Start of DATA FOR THE TASK

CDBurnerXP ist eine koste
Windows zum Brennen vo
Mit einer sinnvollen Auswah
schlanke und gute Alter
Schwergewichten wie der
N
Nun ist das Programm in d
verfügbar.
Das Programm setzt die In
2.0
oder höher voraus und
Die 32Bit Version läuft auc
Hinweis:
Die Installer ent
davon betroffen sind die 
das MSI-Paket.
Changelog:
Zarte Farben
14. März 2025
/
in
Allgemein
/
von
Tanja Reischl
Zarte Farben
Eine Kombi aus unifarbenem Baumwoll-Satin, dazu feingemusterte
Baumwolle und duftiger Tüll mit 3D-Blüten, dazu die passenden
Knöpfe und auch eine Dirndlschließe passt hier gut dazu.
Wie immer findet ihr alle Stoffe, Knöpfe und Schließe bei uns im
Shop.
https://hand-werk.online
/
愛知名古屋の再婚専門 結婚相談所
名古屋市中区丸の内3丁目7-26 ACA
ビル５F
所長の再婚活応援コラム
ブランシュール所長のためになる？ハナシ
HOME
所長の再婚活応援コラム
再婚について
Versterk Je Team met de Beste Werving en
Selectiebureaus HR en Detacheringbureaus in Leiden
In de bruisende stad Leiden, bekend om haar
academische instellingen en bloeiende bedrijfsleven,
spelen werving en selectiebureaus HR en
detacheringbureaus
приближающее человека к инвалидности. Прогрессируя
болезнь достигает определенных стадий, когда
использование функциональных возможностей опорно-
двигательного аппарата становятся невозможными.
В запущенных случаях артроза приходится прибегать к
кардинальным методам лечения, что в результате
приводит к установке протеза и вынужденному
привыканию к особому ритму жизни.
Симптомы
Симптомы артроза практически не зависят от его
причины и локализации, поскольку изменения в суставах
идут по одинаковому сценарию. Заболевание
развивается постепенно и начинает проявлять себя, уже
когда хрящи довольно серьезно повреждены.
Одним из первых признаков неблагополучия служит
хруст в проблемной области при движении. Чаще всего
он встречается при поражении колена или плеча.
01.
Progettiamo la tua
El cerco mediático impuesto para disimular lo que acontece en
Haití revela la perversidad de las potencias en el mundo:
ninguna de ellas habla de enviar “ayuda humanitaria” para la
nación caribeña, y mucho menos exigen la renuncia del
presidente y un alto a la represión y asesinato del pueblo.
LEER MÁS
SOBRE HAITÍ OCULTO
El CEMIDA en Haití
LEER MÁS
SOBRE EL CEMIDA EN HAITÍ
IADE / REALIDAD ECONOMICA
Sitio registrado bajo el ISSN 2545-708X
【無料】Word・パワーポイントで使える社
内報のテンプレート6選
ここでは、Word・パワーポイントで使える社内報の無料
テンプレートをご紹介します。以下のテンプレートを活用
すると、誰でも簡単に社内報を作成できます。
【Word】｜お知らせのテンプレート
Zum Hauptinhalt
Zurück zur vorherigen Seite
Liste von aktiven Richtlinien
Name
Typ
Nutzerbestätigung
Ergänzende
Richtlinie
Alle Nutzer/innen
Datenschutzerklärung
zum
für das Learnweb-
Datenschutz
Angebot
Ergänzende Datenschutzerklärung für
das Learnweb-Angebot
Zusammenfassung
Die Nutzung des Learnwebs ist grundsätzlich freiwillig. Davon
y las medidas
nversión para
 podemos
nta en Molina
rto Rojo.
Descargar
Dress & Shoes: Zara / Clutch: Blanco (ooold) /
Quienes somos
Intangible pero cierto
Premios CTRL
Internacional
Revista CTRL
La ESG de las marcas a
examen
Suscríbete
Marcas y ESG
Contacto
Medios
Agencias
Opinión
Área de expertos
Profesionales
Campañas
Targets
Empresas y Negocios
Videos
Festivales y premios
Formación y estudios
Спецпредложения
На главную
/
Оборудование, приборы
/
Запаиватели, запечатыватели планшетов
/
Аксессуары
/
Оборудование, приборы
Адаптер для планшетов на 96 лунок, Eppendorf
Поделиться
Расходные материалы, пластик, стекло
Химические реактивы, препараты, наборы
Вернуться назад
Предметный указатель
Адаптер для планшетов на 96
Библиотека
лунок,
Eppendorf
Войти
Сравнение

End of DATA FOR THE TASK

▸ JOB:
All of the data above should be written out again word for word.

▸ SOLUTION TO THIS PROBLEM:
CDBurnerXP ist eine koste
Windows zum Brennen vo
Mit einer sinnvollen Auswah
schlanke und gute Alter
Schwergewichten wie der
N
Nun ist das Programm in d
verfügbar.
Das Programm setzt die In
2.0
oder höher voraus und
Die 32Bit Version läuft auc
Hinweis:
Die Installer ent
davon betroffen sind die 
das MSI-Paket.
Changelog:
Zarte Farben
14. März 2025
/
in
Allgemein
/
von
Tanja Reischl
Zarte Farben
Eine Kombi aus unifarbenem Baumwoll-Satin, dazu feingemusterte
Baumwolle und duftiger Tüll mit 3D-Blüten, dazu die passenden
Knöpfe und auch eine Dirndlschließe passt hier gut dazu.
Wie immer findet ihr alle Stoffe, Knöpfe und Schließe bei uns im
Shop.
https://hand-werk.online
/
愛知名古屋の再婚専門 結婚相談所
名古屋市中区丸の内3丁目7-26 ACA
ビル５F
所長の再婚活応援コラム
ブランシュール所長のためになる？ハナシ
HOME
所長の再婚活応援コラム
再婚について
Versterk Je Team met de Beste Werving en
Selectiebureaus HR en Detacheringbureaus in Leiden
In de bruisende stad Leiden, bekend om haar
academische instellingen en bloeiende bedrijfsleven,
spelen werving en selectiebureaus HR en
detacheringbureaus
приближающее человека к инвалидности. Прогрессируя
болезнь достигает определенных стадий, когда
использование функциональных возможностей опорно-
двигательного аппарата становятся невозможными.
В запущенных случаях артроза приходится прибегать к
кардинальным методам лечения, что в результате
приводит к установке протеза и вынужденному
привыканию к особому ритму жизни.
Симптомы
Симптомы артроза практически не зависят от его
причины и локализации, поскольку изменения в суставах
идут по одинаковому сценарию. Заболевание
развивается постепенно и начинает проявлять себя, уже
когда хрящи довольно серьезно повреждены.
Одним из первых признаков неблагополучия служит
хруст в проблемной области при движении. Чаще всего
он встречается при поражении колена или плеча.
01.
Progettiamo la tua
El cerco mediático impuesto para disimular lo que acontece en
Haití revela la perversidad de las potencias en el mundo:
ninguna de ellas habla de enviar “ayuda humanitaria” para la
nación caribeña, y mucho menos exigen la renuncia del
presidente y un alto a la represión y asesinato del pueblo.
LEER MÁS
SOBRE HAITÍ OCULTO
El CEMIDA en Haití
LEER MÁS
SOBRE EL CEMIDA EN HAITÍ
IADE / REALIDAD ECONOMICA
Sitio registrado bajo el ISSN 2545-708X
【無料】Word・パワーポイントで使える社
内報のテンプレート6選
ここでは、Word・パワーポイントで使える社内報の無料
テンプレートをご紹介します。以下のテンプレートを活用
すると、誰でも簡単に社内報を作成できます。
【Word】｜お知らせのテンプレート
Zum Hauptinhalt
Zurück zur vorherigen Seite
Liste von aktiven Richtlinien
Name
Typ
Nutzerbestätigung
Ergänzende
Richtlinie
Alle Nutzer/innen
Datenschutzerklärung
zum
für das Learnweb-
Datenschutz
Angebot
Ergänzende Datenschutzerklärung für
das Learnweb-Angebot
Zusammenfassung
Die Nutzung des Learnwebs ist grundsätzlich freiwillig. Davon
y las medidas
nversión para
 podemos
nta en Molina
rto Rojo.
Descargar
Dress & Shoes: Zara / Clutch: Blanco (ooold) /
Quienes somos
Intangible pero cierto
Premios CTRL
Internacional
Revista CTRL
La ESG de las marcas a
examen
Suscríbete
Marcas y ESG
Contacto
Medios
Agencias
Opinión
Área de expertos
Profesionales
Campañas
Targets
Empresas y Negocios
Videos
Festivales y premios
Formación y estudios
Спецпредложения
На главную
/
Оборудование, приборы
/
Запаиватели, запечатыватели планшетов
/
Аксессуары
/
Оборудование, приборы
Адаптер для планшетов на 96 лунок, Eppendorf
Поделиться
Расходные материалы, пластик, стекло
Химические реактивы, препараты, наборы
Вернуться назад
Предметный указатель
Адаптер для планшетов на 96
Библиотека
лунок,
Eppendorf
Войти
Сравнение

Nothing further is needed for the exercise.